- Required action 1:
According to the article on Jewell's election remarks, what concerns Jewell most about the presidential race?
- Required action 2:
Continue the article on Jewell's election remarks from the point where it ends.

- Selected passage:
★ ★ ★ ★

Jewell, who led the Interior Department under former President Barack Obama, said a second Trump administration would pose more peril than his first did, when some of his attempted regulation changes met with roadblocks in the courts. This time around, there will be “more people in the judiciary that may look unfavorably on the kinds of laws that have given us clean air and clean water,” Jewell said, adding that she worried about climate progress “coming unraveled.”

Asked if President Joe Biden was the best person to beat Trump, Jewell said she didn’t know. Polls showing Biden trailing Trump — and not Biden’s age — are what have her most concerned. But the continuation of Biden’s policies is the most critical thing, she emphasized. 

“If Biden or another Democrat is elected, and the kinds of people that are working in government that understand these issues are able to continue to do the work they do, we are fine. If the election is lost, we are not fine.”

@SecretaryJewell voices her fears for the planet if Trump is re-elected in a discussion with @climate’s @Zhirji28 at #BBGGreenFestival.Watch live broadcast: https://t.co/6eK1ruwJOC pic.twitter.com/wH3nqoU9Qq

Now the global board treasurer for The Nature Conservancy, and previously the president and chief executive officer of outdoors retailer Recreational Equipment Inc. (REI), Jewell also spoke about the importance of government and business working together to meet environmental goals. Businesses hate chaos but don’t mind playing by consistent rules, she said.

★ ★ ★ ★

[Dataset items]
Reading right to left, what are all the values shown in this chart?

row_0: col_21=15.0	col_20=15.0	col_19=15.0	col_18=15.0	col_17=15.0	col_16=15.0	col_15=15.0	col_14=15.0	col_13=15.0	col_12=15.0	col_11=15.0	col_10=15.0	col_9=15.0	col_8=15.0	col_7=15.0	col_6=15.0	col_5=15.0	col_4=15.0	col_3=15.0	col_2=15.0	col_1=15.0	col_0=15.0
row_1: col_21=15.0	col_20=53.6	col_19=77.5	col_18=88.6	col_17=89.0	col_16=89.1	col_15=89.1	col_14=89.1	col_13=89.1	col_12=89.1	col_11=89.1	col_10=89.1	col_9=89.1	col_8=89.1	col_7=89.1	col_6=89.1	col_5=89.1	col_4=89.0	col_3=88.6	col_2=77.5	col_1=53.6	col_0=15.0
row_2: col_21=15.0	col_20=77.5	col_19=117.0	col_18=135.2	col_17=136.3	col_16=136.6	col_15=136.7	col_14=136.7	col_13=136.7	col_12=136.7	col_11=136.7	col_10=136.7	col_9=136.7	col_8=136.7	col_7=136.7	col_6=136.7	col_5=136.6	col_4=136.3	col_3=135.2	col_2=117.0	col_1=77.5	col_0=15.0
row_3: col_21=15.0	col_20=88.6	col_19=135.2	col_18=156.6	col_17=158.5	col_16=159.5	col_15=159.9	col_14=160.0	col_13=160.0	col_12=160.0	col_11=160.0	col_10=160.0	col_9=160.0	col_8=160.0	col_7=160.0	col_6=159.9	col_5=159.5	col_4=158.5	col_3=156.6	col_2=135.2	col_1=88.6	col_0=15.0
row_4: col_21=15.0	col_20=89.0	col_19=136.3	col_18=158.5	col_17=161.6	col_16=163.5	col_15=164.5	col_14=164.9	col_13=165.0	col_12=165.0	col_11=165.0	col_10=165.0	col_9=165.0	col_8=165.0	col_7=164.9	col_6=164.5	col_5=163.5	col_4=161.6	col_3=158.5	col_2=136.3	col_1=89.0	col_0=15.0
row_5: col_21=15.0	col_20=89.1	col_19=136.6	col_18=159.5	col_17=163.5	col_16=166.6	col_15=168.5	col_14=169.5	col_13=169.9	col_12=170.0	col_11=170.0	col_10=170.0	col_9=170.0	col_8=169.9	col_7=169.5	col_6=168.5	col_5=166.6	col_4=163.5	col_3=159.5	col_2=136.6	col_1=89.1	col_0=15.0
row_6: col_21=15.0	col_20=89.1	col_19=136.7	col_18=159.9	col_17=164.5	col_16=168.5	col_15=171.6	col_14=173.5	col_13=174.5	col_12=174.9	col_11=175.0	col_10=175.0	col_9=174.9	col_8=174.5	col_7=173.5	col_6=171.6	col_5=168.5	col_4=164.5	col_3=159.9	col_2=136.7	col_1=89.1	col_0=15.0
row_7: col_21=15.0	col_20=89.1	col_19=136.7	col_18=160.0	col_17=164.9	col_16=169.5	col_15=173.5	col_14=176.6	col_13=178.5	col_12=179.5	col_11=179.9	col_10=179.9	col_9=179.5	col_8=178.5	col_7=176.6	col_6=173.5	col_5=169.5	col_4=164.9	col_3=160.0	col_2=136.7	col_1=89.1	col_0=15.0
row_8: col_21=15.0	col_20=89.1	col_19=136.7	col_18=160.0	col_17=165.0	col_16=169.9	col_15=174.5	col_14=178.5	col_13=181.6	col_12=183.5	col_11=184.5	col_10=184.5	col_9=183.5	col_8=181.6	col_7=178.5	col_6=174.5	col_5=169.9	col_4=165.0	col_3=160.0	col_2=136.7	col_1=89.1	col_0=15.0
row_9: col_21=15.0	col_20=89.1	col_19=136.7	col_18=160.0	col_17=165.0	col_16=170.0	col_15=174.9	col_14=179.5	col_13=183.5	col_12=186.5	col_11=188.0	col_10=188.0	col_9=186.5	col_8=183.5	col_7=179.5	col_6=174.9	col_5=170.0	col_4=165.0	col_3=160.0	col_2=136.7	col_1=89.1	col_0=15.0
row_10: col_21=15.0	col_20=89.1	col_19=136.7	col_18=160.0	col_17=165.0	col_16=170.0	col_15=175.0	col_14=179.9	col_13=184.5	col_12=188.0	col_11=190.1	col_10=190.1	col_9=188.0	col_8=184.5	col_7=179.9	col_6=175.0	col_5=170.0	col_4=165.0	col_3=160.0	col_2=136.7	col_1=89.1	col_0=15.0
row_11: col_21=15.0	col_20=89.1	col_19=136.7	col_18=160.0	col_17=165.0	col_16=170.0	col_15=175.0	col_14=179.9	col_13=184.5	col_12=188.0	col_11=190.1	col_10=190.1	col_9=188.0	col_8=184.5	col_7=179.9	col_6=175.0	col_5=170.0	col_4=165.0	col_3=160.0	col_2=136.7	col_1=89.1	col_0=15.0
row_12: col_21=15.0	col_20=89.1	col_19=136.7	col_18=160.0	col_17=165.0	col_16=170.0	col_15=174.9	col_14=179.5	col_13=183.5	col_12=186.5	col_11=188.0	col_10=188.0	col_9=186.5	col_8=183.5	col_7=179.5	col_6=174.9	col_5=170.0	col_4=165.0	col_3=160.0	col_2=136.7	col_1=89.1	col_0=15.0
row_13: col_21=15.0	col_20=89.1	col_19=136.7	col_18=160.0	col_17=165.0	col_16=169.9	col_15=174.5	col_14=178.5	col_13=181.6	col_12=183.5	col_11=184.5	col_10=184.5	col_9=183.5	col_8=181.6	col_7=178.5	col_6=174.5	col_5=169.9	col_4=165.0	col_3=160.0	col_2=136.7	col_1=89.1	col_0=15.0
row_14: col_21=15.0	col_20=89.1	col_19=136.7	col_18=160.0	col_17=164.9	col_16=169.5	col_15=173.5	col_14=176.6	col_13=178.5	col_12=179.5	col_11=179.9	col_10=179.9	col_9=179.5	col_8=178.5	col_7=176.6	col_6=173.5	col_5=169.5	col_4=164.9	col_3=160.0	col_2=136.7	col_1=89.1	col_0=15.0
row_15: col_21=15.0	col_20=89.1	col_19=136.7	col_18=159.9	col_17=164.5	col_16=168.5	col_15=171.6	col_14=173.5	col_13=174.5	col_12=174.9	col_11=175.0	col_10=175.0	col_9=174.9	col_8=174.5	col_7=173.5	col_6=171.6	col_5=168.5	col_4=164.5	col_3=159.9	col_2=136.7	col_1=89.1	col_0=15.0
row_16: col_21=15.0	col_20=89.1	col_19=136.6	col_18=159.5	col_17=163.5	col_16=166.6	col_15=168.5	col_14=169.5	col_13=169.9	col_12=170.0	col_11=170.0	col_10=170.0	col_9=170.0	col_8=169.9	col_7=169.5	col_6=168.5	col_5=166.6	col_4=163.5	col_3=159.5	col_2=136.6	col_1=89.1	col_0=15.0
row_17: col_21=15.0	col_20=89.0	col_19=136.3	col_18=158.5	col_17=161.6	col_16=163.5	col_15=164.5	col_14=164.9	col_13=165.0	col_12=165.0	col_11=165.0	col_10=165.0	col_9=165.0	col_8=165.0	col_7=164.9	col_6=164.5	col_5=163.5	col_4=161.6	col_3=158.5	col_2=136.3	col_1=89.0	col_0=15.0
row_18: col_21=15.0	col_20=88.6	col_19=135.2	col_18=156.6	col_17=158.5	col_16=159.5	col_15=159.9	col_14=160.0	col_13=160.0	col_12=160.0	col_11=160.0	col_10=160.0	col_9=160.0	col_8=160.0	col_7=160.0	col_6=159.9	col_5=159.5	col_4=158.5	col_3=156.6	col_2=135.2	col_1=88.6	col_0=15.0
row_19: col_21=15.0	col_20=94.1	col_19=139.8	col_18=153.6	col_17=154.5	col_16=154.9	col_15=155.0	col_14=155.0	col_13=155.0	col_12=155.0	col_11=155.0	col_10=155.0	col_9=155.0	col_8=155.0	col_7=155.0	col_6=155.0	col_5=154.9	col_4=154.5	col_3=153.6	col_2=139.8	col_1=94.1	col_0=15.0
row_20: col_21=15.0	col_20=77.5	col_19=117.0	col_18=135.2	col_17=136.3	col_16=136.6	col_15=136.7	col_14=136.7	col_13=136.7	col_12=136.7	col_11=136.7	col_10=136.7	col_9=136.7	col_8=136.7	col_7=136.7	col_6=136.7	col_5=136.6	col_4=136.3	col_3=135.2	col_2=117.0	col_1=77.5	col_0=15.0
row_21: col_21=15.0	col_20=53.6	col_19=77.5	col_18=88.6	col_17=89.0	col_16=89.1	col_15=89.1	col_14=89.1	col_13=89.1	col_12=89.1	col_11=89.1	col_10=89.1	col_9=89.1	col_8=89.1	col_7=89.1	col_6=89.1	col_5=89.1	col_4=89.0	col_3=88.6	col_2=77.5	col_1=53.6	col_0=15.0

★ ★ ★ ★

- Written answer 1:
Polls showing Biden trailing Trump concern her most, not Biden's age.

- Written answer 2:
Addressing climate change and sustainability as a business “is table stakes today,” she said, though companies face challenges to actually cutting their emissions and environmental impact. In her days leading REI, she recalled there was more of a competitive disadvantage to making sustainable choices. When REI installed solar panels at stores, for example, it initially did so only in states with tax incentives to limit the expense. Now, the low cost of panels has made that moot.

One of the biggest hurdles to getting to net zero is that consumers still aren’t paying for putting carbon in the atmosphere, Jewell said. Economic incentives are needed: “Until we start shining a spotlight on the true impact, I don’t think people are going to begin to change their behaviors.”

If decarbonization requires work by governments and businesses, it also depends on effective activism, Jewell noted. She called herself a “fan” of Greta Thunberg and even of the activists who repeatedly sued her during her time running Interior.

“We are all part of an ecosystem that needs to work together,” she said. “We need to pull all those levers now, because it’s a five-alarm fire.”